1. You should have been given a seperate value for each at the time of purchase and the same will apply for the sale for the correct split
to be applied. if not, you will need to contact the valuation office for details.

2. This will; sed on the application at point 1.  

3.  For expensditure please refer to :

Capital Gains Manual   

and associated links    .

Thank you.
Posted Wed, 04 Jan 2023 12:55:58 GMT by Guy
Hello Thank you for your reply. The property was sold as one complete unit so the parts were not valued separately at the time. I followed up your suggestion and contacted the VOA but they cannot help and have replied as below: “The VOA cannot advise taxpayers on the valuation/amounts they should include on any particular tax return.” “Any queries to a tax form should be directed to HMRC first to establish the type of valuation they will require to assess how best to proceed.” Which therefore brings me back here to ask what further advice you would give? The only logical approach that I can think of is to obtain valuations for each part of the property at today’s value and then apply the same proportions to the historic value – a simple worked example of which is below: Say the overall property is valued in 2023 at £1,000 which is split down as follows; Commercial element: £400 (so 40% of the overall value) Residential element: £600 (so 60% of the overall value). If the property was originally acquired for £500 in 1998 and the proportions from above were applied to that figure then the historic valuations would be; Commercial element: £200 (i.e. 40% of the overall value) Residential element: £300 (i.e. 60% of the overall value) The CGT on each element could then be calculated from there. Does the above sound like a practical approach that would be acceptable to HMRC - or is there a better solution? Thank you.

Work to be completed
Repeat the forum exchange on capital gains tax word for word, starting at "1. You should" and ending at "at point 1.".

Stored data lines:
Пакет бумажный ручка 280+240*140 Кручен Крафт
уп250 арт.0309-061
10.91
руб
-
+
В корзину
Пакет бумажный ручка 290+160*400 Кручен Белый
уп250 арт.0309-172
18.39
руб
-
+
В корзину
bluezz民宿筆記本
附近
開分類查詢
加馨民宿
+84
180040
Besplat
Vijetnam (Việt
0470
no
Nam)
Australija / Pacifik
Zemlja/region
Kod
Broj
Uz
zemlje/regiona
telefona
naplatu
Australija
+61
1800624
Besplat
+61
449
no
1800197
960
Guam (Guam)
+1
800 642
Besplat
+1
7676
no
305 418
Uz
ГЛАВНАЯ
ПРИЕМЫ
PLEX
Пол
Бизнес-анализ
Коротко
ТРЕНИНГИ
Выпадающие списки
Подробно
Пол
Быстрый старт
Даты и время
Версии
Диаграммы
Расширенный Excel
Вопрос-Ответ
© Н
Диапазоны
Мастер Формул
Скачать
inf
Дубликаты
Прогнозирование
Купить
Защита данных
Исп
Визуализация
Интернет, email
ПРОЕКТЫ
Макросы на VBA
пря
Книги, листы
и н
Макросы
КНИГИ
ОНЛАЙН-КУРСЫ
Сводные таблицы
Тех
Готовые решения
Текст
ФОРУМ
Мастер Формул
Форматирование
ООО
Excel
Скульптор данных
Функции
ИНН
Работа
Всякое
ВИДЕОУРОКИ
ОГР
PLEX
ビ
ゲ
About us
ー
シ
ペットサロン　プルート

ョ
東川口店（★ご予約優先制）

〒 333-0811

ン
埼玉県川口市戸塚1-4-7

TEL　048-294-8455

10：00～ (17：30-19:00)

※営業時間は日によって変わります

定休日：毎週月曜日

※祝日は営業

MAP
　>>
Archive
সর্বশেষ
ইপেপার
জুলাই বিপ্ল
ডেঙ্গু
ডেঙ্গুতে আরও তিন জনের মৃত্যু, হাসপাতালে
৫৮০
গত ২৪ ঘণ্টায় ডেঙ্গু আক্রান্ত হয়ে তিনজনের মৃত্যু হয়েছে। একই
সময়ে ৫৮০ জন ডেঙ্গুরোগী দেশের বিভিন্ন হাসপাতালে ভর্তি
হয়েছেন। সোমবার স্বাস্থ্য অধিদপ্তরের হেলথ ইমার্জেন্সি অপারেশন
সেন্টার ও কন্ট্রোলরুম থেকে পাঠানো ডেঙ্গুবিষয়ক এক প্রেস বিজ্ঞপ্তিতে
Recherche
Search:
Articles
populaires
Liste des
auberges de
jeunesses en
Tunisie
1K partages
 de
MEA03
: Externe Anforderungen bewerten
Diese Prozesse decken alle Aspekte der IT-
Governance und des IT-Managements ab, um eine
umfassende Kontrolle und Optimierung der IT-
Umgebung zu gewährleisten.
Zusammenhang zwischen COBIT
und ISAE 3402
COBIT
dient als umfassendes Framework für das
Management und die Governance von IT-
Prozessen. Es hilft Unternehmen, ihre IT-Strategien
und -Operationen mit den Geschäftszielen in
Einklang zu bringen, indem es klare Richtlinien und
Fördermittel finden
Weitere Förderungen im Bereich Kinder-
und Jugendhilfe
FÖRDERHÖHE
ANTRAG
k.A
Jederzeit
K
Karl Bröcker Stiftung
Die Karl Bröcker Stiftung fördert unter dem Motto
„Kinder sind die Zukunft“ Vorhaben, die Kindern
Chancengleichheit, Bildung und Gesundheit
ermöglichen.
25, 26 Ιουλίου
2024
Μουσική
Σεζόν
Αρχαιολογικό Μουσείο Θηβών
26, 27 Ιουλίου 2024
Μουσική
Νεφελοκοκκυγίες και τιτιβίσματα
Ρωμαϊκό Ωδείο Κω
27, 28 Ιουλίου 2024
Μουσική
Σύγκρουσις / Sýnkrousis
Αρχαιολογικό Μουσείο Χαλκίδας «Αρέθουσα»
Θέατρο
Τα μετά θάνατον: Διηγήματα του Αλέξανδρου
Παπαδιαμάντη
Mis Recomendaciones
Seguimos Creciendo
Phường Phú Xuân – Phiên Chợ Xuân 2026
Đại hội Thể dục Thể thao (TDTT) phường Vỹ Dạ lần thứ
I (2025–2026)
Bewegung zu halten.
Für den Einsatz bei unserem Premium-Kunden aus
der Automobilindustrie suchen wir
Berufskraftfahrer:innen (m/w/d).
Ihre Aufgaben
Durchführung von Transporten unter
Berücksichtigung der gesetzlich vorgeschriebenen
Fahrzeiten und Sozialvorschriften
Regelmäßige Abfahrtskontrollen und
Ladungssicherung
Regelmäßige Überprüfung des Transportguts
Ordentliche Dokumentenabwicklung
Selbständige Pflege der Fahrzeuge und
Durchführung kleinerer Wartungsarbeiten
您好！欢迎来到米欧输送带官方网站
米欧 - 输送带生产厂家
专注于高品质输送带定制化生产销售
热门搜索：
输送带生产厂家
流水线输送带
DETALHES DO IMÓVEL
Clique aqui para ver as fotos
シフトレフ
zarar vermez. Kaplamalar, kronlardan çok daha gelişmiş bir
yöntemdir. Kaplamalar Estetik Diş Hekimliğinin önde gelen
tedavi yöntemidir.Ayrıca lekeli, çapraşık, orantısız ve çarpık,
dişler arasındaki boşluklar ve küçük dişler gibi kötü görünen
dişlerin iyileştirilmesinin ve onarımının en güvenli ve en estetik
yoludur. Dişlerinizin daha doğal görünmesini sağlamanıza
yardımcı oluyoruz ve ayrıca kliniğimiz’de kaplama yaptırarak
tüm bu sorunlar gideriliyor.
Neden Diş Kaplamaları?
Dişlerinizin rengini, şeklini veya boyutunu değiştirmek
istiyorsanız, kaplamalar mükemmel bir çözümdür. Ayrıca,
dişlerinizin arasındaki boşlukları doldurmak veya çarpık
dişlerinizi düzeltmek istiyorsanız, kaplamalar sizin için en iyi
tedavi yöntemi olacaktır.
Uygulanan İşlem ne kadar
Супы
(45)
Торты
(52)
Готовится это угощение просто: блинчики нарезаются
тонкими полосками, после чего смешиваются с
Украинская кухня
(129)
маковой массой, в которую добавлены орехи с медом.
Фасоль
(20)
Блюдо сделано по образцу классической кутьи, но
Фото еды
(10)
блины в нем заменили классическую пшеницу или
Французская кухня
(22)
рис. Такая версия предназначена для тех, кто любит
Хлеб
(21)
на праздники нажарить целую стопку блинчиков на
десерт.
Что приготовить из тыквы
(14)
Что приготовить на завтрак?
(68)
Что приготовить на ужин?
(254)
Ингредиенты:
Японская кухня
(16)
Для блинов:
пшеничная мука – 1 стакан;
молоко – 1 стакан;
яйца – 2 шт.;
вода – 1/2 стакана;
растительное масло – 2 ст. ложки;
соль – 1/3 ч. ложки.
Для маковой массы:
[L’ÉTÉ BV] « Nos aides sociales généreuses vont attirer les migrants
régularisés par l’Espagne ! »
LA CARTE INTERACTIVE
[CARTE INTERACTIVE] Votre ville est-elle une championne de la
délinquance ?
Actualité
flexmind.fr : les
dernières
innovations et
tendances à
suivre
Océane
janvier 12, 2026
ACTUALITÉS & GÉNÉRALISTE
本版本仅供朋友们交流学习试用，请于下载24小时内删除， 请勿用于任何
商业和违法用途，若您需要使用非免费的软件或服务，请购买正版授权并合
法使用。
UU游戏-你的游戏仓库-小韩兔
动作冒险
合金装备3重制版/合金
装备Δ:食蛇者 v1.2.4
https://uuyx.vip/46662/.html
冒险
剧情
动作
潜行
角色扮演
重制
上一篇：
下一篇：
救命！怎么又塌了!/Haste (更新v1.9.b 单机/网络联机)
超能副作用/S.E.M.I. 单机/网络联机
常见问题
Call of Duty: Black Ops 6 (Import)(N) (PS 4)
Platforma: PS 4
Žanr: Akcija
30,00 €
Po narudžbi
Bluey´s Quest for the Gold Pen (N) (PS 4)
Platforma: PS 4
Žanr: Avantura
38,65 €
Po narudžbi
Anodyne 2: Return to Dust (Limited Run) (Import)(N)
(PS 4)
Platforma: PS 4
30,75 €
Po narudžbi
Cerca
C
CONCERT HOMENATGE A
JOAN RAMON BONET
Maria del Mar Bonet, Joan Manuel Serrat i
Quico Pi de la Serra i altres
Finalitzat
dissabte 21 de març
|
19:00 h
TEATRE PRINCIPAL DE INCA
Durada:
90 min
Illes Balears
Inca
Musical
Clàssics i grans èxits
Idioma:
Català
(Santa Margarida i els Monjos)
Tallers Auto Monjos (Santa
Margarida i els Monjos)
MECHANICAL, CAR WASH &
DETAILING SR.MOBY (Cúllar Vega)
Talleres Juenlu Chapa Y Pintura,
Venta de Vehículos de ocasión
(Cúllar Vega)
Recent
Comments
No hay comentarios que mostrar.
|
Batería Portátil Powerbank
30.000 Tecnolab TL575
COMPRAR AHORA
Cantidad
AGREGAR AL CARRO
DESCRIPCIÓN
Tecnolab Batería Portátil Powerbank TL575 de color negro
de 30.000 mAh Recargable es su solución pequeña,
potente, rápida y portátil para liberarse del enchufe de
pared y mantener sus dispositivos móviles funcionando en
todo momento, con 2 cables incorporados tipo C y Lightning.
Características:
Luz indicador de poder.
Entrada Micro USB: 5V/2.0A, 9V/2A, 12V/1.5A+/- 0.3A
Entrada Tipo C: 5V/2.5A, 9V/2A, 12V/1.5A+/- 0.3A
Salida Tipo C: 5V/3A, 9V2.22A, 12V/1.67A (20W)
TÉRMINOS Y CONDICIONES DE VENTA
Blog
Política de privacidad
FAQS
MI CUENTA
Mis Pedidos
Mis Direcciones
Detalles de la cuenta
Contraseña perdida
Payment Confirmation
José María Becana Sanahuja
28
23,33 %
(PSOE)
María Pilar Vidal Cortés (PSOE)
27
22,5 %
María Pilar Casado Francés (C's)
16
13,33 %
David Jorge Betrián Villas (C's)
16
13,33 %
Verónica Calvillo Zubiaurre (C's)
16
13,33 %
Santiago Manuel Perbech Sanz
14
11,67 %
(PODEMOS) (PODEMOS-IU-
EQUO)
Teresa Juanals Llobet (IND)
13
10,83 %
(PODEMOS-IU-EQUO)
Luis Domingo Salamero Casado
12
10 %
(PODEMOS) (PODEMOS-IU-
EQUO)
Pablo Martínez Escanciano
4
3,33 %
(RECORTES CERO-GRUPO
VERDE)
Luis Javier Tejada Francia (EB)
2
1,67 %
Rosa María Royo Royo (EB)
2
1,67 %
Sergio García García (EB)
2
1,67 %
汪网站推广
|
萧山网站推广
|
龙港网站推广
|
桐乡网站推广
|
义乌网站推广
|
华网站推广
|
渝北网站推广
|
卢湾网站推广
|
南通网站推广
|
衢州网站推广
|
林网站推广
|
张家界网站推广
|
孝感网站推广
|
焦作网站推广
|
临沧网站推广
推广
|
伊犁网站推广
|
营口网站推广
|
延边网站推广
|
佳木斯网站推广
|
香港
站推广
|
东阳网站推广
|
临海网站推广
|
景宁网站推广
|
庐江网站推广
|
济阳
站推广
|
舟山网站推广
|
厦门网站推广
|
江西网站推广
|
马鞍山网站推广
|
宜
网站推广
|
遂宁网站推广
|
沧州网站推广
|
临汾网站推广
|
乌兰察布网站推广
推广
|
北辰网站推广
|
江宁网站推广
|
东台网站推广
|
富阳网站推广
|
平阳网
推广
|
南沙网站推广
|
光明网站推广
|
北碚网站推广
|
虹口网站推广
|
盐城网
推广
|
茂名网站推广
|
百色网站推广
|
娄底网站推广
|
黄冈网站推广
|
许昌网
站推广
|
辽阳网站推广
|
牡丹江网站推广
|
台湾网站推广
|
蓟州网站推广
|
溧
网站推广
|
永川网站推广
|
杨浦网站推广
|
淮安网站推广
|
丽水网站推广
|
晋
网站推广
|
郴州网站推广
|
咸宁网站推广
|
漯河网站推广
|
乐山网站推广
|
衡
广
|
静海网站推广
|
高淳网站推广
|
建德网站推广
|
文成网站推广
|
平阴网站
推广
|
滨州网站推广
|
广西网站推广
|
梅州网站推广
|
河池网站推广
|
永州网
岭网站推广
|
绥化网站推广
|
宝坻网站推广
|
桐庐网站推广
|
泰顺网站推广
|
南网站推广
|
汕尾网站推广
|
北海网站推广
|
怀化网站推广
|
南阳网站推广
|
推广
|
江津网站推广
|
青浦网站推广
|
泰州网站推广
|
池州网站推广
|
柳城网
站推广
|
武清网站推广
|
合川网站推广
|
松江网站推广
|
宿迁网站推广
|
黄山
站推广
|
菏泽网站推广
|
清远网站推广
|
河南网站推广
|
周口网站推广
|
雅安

Response
1. You should have been given a seperate value for each at the time of purchase and the same will apply for the sale for the correct split
to be applied. if not, you will need to contact the valuation office for details.

2. This will; sed on the application at point 1.